**THE PROBLEM**
Please retype all of the records below word for word, leaving out any pictures.

** Opening DATA EXTRACT block **

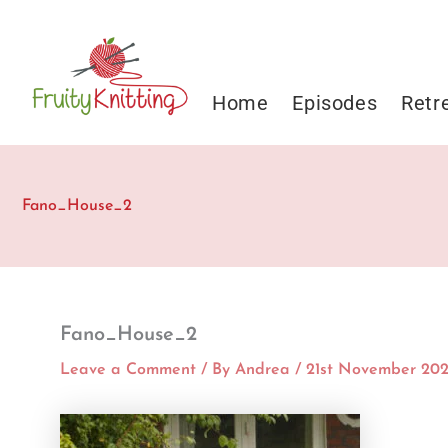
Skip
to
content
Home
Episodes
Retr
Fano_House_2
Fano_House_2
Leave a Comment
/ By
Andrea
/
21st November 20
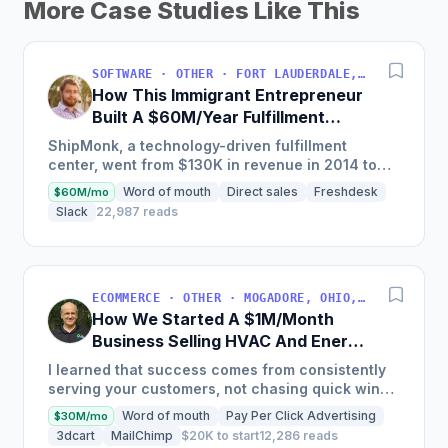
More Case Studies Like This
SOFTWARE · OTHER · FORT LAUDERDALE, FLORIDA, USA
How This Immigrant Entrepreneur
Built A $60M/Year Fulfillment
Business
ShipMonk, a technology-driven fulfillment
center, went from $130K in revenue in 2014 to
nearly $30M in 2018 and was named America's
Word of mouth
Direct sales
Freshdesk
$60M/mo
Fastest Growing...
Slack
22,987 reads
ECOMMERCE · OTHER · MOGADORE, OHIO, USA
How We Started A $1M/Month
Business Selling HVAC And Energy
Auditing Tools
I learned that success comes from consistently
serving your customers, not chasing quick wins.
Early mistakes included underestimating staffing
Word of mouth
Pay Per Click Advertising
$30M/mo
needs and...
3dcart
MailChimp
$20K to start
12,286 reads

** Closing DATA EXTRACT block **

**YOUR RESPONSE**
Skip
to
content
Home
Episodes
Retr
Fano_House_2
Fano_House_2
Leave a Comment
/ By
Andrea
/
21st November 20
More Case Studies Like This
SOFTWARE · OTHER · FORT LAUDERDALE, FLORIDA, USA
How This Immigrant Entrepreneur
Built A $60M/Year Fulfillment
Business
ShipMonk, a technology-driven fulfillment
center, went from $130K in revenue in 2014 to
nearly $30M in 2018 and was named America's
Word of mouth
Direct sales
Freshdesk
$60M/mo
Fastest Growing...
Slack
22,987 reads
ECOMMERCE · OTHER · MOGADORE, OHIO, USA
How We Started A $1M/Month
Business Selling HVAC And Energy
Auditing Tools
I learned that success comes from consistently
serving your customers, not chasing quick wins.
Early mistakes included underestimating staffing
Word of mouth
Pay Per Click Advertising
$30M/mo
needs and...
3dcart
MailChimp
$20K to start
12,286 reads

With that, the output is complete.